Res. Anatel 73/1998 – Art. 3º. Não constituem serviços de telecomunicações:
(…)
III – os serviços de valor adicionado, nos termos do art. 61 da
Lei 9.472 de 1997.”
Neste sentido, inclusive, o Supremo Tribunal Federal já assentou que os SVAs efetivamente distinguem-se dos serviços de telecomunicações. Nos autos da ADI-MC nº 1.491/DF, o Ministro Relator Carlos Veloso asseverou que, ontologicamente, o serviço de telecomunicações não se identifica com o serviço de valor adicionado. Este último nada mais é que “um acréscimo de recursos a um serviço de comunicações que lhe dá suporte, criando novas utilidades relacionadas ao acesso, armazenamento, apresentação e recuperação de informações”.
Em síntese, o SVA corresponderia a uma “mera adição de valores a serviços de comunicações já existentes”, não incidindo, portanto, o pagamento de ICMS. É exatamente essa a natureza do serviço de VoIP da D.S.C Ltda: a empresa fornece a seus clientes serviços que apenas se consolidam mediante uma prévia instalação de rede de comunicação estabelecida, com operadores distintos e feitos mediante escolha própria, caracterizando o objeto da prestação dos serviços como serviços de valor adicionado e, portanto, não submetidos à incidência do ICMS-Comunicação.
Sendo considerado serviços de valor adicionado (SVA), não há possibilidade de imputação do ICMS – telecomunicação, esse é o entendimento que vem sendo adotado no âmbito Supremo Tribunal Federal – STF, Superior Tribunal de Justiça – STJ, e do Tribunal de Justiça da Paraíba – TJPB. Neste ponto, tendo em vista o a Súmula n. 334, cabe destacar que o entendimento do STJ é de que a não incidência do ICMS sobre o provimento de acesso à internet deve-se justamente ao fato de que este é um serviço de valor adicionado e não de telecomunicações – mesma hipótese dos serviços prestados pela D.S.C Ltda.
O ICMS – Comunicação, por sua vez, é previsto no Art. 155, inciso II, da Constituição Federal e encontra-se regulamentado pela Lei Complementar nº 87/96, Art. 2º, inc. III:
Art. 155. Compete aos Estados e ao Distrito Federal instituir impostos sobre: II – operações relativas à circulação de mercadorias e sobre prestações de serviços de transporte interestadual e intermunicipal e de comunicação, ainda que as operações e as prestações se iniciem no exterior;”
Art. 2° O imposto incide sobre:
III – prestações onerosas de serviços de comunicação, por qualquer meio, inclusive a geração, a emissão, a recepção, a transmissão, a retransmissão, a repetição e a ampliação de comunicação de qualquer natureza;
Portanto, conforme se depreende dos dispositivos legais expostos, para que haja a incidência do ICMS-Comunicação, é indispensável que: i) exista relação comunicativa (formada por cincos elementos: emissor, receptor, meio de transmissão, código e mensagem transmitida); ii) a comunicação seja viabilizada por um terceiro, mediante remuneração. Ausentes quaisquer dos requisitos acima, não há que se falar em incidência do ICMS. Portanto, se os serviços ofertados pela D.S.C Ltda não se prestam a promover uma efetiva relação comunicativa, são meros usuários da infraestrutura de telecomunicações e, logo, considerados “Serviços de Valor Adicionado” (SVA).

——————————

> [TAREFAS DO EXERCÍCIO]
[1] Reescreva de forma mais curta o parágrafo do trecho sobre o ICMS e os serviços de valor adicionado que começa com "Em síntese, o SVA corresponderia", mantendo os fatos principais.
[2] De acordo com o trecho sobre o ICMS e os serviços de valor adicionado, quais são os cinco elementos que formam a relação comunicativa?
[3] Dê continuidade ao trecho sobre o ICMS e os serviços de valor adicionado a partir do ponto em que ele termina.

——————————

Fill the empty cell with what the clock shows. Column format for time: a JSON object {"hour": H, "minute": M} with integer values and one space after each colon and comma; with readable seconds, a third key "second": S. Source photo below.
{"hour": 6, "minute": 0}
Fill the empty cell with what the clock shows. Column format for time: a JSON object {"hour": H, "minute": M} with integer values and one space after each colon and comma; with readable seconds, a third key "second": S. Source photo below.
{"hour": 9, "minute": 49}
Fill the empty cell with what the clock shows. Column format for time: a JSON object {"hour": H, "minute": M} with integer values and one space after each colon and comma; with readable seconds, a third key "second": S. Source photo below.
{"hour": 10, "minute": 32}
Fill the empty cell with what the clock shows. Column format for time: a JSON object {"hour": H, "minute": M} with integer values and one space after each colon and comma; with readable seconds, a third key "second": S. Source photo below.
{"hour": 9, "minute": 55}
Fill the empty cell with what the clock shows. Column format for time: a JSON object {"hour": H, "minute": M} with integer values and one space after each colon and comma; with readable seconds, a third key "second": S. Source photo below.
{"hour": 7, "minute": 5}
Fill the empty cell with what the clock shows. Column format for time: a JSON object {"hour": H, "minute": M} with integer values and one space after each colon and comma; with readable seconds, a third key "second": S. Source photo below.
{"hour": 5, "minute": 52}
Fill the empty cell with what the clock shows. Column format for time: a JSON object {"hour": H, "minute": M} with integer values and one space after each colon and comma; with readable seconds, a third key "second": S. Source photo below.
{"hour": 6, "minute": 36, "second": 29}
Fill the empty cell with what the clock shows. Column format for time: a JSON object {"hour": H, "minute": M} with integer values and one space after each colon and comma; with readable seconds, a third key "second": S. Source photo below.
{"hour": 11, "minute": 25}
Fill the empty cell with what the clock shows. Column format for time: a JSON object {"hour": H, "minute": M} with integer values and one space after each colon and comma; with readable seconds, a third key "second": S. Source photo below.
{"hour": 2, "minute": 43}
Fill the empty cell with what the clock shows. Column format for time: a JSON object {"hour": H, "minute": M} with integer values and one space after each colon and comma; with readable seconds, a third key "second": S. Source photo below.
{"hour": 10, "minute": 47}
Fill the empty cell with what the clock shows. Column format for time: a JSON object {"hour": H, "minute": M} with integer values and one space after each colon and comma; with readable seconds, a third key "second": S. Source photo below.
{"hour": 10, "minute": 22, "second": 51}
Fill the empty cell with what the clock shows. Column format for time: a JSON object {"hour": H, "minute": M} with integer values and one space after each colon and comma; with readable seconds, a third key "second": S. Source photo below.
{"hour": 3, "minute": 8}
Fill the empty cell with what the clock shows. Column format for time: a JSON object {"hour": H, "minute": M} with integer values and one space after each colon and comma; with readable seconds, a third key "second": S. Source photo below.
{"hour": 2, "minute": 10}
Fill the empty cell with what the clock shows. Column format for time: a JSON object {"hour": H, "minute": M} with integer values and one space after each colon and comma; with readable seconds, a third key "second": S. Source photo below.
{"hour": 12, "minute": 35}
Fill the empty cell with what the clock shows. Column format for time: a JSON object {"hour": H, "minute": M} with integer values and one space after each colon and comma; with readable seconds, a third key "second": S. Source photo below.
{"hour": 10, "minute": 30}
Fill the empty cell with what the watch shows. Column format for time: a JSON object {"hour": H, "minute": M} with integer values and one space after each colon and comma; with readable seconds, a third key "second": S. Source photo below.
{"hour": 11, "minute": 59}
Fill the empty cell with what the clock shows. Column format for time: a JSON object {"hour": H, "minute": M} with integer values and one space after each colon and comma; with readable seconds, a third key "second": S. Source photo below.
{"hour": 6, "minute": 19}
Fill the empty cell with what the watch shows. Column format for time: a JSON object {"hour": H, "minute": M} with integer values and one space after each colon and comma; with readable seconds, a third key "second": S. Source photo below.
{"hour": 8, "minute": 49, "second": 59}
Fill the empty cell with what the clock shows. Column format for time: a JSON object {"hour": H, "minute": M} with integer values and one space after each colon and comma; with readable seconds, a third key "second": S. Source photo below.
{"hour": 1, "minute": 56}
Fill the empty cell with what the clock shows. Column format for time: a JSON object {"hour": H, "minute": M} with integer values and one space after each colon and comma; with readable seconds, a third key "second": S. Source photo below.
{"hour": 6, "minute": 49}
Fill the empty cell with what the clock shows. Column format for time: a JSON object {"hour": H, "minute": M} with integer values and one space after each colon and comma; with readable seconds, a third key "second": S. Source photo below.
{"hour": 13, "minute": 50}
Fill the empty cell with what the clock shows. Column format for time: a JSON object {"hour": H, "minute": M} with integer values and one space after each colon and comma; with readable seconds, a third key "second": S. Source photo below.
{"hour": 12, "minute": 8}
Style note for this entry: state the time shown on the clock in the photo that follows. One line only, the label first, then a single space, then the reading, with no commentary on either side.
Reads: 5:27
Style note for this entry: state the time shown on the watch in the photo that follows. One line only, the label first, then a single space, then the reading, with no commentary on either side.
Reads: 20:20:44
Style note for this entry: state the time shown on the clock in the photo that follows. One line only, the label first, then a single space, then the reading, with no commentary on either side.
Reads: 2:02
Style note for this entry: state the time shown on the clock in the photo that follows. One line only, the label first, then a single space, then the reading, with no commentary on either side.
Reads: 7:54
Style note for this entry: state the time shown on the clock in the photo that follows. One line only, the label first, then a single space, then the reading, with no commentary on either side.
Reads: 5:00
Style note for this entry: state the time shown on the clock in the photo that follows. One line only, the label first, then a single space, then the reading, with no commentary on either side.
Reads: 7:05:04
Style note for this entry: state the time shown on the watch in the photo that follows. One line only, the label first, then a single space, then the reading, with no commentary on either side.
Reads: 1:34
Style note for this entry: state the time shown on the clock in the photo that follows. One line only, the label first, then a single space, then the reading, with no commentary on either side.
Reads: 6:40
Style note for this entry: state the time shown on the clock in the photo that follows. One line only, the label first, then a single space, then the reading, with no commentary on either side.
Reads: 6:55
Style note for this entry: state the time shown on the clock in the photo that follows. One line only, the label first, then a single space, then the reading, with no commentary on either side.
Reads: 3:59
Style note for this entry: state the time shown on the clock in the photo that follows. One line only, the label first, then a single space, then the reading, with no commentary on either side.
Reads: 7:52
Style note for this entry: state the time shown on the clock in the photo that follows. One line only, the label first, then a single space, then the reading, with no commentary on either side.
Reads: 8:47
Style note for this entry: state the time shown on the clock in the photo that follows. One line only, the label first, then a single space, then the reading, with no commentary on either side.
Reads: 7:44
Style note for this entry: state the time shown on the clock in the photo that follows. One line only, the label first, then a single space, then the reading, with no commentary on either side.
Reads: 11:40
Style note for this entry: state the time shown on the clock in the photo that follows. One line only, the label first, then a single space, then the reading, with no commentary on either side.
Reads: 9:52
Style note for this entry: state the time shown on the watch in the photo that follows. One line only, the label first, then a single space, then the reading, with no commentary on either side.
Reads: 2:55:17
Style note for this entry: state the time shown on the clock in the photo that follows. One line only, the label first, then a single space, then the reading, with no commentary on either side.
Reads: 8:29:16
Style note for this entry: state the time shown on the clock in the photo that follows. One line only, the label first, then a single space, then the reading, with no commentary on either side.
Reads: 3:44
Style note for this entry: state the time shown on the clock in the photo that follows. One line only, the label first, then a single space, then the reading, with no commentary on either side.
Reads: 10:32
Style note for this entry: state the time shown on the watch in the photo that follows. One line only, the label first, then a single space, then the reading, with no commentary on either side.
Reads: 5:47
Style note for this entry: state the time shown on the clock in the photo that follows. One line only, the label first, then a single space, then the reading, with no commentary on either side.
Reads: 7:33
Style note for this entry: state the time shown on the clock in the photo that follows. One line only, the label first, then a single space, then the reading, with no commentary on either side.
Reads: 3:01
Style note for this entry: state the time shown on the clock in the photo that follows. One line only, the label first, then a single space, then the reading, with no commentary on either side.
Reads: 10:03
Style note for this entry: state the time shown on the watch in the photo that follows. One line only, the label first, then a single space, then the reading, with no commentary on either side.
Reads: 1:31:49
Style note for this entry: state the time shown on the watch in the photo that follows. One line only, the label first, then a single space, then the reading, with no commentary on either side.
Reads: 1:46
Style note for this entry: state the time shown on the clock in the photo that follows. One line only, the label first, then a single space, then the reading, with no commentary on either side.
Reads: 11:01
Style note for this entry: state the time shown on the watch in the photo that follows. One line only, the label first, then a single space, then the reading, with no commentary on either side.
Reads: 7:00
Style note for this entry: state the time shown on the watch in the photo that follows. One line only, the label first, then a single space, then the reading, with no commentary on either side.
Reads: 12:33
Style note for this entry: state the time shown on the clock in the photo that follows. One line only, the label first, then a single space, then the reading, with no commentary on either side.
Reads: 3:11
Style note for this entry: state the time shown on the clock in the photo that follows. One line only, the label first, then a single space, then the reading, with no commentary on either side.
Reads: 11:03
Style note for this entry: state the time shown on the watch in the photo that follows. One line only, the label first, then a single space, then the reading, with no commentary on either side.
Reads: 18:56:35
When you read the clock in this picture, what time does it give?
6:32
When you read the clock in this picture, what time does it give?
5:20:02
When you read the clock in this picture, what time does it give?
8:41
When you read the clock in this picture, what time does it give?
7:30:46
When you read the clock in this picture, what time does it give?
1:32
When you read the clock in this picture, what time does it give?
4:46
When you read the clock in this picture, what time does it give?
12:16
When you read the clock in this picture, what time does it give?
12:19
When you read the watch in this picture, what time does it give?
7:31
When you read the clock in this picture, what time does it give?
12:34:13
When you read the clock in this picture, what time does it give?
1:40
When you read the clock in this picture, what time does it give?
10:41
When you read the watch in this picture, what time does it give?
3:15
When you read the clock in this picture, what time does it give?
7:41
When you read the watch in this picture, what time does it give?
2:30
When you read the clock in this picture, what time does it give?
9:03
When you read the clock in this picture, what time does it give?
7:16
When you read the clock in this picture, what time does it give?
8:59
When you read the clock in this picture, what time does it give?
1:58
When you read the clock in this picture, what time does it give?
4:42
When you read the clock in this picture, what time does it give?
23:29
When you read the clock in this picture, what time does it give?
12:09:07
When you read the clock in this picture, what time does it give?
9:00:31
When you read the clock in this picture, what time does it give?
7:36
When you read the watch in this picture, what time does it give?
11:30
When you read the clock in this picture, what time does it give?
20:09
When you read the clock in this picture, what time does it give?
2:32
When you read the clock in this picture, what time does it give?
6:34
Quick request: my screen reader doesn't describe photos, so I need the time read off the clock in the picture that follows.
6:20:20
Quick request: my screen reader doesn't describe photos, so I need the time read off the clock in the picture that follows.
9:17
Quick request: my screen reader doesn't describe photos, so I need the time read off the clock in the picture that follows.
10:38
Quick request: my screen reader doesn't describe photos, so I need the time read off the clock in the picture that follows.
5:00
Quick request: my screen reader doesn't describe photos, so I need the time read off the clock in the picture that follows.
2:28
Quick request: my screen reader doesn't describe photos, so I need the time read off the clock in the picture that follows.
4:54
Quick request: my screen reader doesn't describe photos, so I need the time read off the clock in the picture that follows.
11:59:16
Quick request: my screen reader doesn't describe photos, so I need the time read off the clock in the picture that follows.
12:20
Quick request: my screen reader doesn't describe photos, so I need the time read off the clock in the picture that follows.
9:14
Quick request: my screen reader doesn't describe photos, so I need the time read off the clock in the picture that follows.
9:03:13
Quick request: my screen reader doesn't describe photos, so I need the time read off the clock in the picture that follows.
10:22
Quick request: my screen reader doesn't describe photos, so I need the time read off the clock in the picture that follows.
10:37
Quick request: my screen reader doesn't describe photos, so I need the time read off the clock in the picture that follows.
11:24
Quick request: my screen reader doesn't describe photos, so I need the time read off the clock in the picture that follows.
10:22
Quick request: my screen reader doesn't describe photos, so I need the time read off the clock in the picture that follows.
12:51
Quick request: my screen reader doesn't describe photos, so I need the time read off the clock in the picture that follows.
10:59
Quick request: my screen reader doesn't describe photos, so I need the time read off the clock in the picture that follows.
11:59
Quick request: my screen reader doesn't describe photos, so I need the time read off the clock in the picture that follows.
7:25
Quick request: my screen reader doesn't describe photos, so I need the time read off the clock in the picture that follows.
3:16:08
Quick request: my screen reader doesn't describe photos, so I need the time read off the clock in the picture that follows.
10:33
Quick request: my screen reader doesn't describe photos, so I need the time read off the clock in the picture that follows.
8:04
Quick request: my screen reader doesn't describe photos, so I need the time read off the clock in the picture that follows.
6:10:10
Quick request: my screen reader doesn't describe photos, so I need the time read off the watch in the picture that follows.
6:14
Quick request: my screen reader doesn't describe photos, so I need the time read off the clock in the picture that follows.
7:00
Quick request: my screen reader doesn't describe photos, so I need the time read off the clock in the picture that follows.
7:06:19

——————————

> [RESULTADOS]
[1] O SVA é uma mera adição de valor a serviços de comunicação já existentes e, por isso, não sofre incidência de ICMS. O VoIP da D.S.C Ltda tem essa natureza. Ele só se consolida com uma rede de comunicação previamente instalada, de operadores distintos e de escolha própria. Assim, é serviço de valor adicionado e não está sujeito ao ICMS-Comunicação.

[2] Emissor, receptor, meio de transmissão, código e mensagem transmitida.

[3]
Apesar da pouca jurisprudência sobre o assunto no âmbito do TJ/PB, em acórdão proferido no Agravo Interno interposto pela Fazenda Estadual, tombado sob o n. 0026451-31.2013.815.2001, sob relatoria do Desembargador João Alves da Silva, a corte aplica e reforça o posicionamento do STJ sobre o assunto:
AGRAVO INTERNO. APELAÇÃO AÇÃO DECLARATÓRIA DE INEXISTÊNCIA DE RELAÇÃO TRIBUTÁRIA. PROCEDÊNCIA. ICMS. SERVIÇOS DE PROVEDOR DE ACESSO À INTERNET. NÃO INCIDÊNCIA. ENTENDIMENTO SUMULADO DO SUPERIOR TRIBUNAL DE JUSTIÇA (SÚMULA 334/STJ). DECISÃO MONOCRÁTICA MANTIDA. DESPROVIMENTO DO RECURSO. –
Não incide o ICMS sobre o serviço prestado pelos provedores de acesso à internet, uma vez que a atividade desenvolvida por eles constitui mero serviço de valor adicionado, nos termos do art. 61 da Lei Federal n. 9472/97 e Súmula n. 334 do egrégio STJ (Súmula n. 334. O ICMS não incide no serviço dos provedores de acesso à Internet) (TJPB – ACÓRDÃO/DECISÃO do Processo Nº 00264513120138152001, 4ª Câmara Especializada Cível, Relator DES. JOÃO ALVES DA SILVA, j. em 21-05-2019).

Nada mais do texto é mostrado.